8. The solid electrolyte composite particle according to claim 1, wherein

the coating layer coats 10% or more of an area of the surface of the mother particle.

9. A powder comprising:

a plurality of the solid electrolyte composite particles according to claim 1.

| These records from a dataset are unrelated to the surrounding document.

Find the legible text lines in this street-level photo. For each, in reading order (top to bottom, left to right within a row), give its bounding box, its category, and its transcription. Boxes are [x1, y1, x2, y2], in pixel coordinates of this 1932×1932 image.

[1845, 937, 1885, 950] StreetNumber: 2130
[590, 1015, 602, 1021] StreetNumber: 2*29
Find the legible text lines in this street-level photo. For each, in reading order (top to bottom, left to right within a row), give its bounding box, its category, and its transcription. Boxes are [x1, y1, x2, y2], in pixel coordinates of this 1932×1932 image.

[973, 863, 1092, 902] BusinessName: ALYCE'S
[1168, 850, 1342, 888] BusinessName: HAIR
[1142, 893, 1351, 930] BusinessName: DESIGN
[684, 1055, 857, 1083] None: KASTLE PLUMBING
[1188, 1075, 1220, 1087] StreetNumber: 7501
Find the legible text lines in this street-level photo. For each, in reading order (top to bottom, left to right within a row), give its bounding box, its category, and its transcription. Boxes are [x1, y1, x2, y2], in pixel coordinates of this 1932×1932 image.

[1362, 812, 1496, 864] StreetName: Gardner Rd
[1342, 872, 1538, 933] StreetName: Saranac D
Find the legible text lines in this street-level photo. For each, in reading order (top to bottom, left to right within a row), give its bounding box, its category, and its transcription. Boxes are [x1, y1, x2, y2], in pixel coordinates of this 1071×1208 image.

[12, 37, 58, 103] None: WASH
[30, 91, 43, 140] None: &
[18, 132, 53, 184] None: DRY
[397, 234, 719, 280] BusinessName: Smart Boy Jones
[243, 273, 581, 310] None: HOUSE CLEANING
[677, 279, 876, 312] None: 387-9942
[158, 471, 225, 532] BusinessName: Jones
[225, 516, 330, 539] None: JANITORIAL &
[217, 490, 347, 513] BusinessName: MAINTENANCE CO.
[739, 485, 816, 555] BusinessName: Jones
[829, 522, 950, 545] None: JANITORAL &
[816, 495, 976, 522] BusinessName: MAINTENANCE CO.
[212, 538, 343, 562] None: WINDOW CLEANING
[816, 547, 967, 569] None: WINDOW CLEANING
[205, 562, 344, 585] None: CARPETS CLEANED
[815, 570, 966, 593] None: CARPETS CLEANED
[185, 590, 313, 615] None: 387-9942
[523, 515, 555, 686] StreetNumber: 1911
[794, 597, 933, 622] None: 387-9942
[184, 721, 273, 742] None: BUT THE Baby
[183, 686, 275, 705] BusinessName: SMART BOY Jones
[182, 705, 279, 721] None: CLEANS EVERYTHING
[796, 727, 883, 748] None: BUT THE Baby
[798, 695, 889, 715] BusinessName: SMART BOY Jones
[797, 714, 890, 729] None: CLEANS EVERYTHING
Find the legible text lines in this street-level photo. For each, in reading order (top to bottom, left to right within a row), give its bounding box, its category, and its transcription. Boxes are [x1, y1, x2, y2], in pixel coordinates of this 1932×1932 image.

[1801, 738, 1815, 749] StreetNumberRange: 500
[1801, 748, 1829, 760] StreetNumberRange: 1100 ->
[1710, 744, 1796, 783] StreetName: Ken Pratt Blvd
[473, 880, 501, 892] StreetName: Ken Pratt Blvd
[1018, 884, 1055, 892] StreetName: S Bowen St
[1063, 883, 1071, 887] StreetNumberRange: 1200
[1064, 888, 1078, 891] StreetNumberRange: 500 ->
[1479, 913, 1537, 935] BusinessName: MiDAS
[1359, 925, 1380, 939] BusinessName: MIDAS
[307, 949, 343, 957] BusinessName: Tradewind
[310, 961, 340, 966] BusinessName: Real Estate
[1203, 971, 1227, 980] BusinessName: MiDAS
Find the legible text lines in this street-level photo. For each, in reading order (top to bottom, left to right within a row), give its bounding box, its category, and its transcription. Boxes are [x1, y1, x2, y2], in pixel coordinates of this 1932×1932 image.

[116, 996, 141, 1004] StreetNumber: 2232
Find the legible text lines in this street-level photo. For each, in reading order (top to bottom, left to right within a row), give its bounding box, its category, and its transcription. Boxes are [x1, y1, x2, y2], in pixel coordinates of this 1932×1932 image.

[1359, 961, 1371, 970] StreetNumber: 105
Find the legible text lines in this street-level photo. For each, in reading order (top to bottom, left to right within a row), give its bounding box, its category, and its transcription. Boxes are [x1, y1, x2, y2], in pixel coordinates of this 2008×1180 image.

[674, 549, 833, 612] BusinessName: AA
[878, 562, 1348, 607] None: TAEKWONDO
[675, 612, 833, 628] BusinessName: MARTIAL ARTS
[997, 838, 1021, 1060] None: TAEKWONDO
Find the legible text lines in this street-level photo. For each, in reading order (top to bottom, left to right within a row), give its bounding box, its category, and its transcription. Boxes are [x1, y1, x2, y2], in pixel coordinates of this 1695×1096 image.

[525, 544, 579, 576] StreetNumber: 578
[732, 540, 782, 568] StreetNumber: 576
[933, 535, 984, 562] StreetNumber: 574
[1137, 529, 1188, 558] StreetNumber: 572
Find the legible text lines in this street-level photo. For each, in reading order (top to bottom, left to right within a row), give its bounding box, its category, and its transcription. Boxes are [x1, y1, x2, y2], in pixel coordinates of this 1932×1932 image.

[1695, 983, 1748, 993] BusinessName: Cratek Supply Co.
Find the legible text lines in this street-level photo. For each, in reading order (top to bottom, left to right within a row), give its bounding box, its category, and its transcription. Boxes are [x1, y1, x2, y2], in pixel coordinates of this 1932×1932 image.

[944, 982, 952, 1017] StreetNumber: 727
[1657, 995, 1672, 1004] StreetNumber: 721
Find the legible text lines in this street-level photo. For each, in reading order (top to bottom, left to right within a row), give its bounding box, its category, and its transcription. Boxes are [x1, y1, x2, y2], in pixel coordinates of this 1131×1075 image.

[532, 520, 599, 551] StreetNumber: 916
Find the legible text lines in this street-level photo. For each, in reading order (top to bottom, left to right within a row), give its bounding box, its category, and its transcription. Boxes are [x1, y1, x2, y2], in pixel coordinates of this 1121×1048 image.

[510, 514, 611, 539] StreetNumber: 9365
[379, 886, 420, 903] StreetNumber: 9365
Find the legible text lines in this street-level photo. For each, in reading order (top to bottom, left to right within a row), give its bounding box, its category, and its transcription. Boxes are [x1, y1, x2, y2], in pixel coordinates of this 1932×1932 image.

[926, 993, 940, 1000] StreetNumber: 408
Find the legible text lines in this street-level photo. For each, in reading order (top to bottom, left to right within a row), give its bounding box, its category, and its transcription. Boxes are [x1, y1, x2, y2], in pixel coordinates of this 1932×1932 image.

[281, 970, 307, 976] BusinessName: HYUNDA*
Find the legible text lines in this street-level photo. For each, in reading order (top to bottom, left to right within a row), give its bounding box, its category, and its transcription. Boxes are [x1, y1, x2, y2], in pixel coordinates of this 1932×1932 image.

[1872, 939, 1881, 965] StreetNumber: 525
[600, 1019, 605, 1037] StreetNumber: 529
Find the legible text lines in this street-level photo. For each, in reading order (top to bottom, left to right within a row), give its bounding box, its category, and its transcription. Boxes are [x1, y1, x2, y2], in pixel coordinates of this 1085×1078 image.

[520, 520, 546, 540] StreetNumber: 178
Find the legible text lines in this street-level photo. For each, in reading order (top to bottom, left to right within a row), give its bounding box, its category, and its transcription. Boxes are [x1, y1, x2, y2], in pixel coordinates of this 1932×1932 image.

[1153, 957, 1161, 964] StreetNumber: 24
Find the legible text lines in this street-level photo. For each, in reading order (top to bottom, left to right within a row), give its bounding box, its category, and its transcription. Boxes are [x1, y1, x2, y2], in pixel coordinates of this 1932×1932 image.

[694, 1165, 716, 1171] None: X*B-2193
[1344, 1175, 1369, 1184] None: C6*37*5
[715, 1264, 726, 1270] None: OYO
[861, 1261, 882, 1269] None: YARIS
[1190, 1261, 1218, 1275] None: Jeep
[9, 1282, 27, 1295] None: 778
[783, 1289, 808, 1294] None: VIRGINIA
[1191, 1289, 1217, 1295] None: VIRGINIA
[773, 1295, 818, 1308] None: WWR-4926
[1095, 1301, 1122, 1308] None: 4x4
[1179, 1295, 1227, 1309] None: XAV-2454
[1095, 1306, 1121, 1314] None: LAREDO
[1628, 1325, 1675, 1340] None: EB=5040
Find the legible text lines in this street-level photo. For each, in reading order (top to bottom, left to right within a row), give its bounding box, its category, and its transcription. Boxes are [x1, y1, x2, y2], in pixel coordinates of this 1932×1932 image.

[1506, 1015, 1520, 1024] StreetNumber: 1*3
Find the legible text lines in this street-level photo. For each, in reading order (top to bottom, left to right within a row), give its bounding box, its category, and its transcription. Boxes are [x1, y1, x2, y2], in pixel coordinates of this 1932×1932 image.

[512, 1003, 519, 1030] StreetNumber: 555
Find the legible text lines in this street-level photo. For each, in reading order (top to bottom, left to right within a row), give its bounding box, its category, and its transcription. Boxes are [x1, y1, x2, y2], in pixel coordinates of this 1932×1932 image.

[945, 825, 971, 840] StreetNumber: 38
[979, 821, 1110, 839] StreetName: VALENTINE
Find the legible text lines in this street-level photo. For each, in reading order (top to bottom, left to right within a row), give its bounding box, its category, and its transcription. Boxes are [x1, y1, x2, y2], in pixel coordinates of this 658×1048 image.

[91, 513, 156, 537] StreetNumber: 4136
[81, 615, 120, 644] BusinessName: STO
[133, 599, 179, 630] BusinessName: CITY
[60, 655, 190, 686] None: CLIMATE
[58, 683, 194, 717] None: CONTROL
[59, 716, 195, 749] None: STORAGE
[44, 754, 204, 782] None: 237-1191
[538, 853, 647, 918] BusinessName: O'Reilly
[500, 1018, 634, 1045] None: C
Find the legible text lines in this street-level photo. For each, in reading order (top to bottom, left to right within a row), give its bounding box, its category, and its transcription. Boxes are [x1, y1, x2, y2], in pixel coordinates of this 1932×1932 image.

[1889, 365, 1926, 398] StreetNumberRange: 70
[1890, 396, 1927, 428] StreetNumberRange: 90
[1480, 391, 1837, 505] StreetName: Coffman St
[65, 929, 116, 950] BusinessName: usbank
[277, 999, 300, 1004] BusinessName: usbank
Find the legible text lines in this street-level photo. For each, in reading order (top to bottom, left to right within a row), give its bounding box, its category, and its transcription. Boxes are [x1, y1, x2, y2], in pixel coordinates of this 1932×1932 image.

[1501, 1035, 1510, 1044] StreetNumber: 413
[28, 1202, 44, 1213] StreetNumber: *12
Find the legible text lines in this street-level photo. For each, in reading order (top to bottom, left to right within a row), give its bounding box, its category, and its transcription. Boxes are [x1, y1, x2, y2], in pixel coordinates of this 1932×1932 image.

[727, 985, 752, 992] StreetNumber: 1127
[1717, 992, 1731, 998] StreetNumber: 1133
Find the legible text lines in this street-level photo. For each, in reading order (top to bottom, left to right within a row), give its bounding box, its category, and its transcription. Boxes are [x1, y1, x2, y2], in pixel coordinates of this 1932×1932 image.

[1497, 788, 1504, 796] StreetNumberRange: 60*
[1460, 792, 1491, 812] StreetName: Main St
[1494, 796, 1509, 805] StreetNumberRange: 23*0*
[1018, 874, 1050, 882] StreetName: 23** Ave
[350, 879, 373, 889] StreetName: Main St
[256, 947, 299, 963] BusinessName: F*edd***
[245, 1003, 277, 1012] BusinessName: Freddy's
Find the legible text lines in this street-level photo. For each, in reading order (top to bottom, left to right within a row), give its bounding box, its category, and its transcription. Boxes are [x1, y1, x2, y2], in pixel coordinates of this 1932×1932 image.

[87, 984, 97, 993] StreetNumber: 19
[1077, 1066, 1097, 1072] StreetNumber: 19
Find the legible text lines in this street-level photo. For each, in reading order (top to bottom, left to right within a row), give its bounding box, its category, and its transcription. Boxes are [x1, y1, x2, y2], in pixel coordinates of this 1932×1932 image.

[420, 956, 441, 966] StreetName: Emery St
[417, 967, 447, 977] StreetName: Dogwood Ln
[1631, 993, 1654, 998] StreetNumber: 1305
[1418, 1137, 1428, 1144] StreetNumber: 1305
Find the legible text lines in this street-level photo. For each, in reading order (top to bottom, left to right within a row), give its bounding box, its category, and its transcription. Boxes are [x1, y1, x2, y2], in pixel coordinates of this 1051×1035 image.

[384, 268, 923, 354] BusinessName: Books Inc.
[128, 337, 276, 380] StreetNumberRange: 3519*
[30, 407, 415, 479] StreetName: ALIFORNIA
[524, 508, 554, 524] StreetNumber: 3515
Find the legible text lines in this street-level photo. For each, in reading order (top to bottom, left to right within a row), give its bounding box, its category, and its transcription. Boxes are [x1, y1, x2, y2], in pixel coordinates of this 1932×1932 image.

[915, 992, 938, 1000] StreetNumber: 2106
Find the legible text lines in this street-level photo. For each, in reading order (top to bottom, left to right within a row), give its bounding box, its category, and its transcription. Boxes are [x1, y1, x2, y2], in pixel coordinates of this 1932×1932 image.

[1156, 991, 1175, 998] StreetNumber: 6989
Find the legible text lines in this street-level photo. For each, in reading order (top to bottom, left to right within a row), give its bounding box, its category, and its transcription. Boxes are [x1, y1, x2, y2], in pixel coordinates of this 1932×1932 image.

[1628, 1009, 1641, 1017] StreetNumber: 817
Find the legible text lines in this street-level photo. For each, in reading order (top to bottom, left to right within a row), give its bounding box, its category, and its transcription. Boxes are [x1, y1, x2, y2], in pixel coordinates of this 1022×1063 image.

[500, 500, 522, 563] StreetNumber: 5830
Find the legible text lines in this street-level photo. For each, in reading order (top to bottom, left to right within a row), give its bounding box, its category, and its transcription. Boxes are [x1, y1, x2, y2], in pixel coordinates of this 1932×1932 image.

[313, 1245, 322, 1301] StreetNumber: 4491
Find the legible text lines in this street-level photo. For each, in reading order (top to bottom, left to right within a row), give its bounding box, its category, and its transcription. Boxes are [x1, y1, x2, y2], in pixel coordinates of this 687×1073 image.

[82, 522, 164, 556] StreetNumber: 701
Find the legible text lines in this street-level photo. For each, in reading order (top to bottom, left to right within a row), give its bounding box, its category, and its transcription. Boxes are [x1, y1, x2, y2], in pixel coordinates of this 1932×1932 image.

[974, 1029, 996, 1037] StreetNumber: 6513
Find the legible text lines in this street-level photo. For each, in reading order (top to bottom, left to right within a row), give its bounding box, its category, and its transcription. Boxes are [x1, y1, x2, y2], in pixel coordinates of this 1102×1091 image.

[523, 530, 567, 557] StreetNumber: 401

10. A method for producing a composite solid electrolyte molded body, comprising:

a molding step of obtaining a molded body by molding a composition containing a plurality of the solid electrolyte composite particles according to claim 1; and

a heat treatment step of converting a constituent material of the coating layer into a second solid electrolyte that is an oxide by subjecting the molded body to a heat treatment, and forming the composite solid electrolyte molded body containing the first solid electrolyte and the second solid electrolyte.

11. The method for producing a composite solid electrolyte molded body according to claim 10, wherein

a heating temperature for the molded body in the heat treatment step is 700° C. or higher and 1,000° C. or lower.

12. The method for producing a composite solid electrolyte molded body according to claim 10, wherein

the first solid electrolyte and the second solid electrolyte are substantially the same.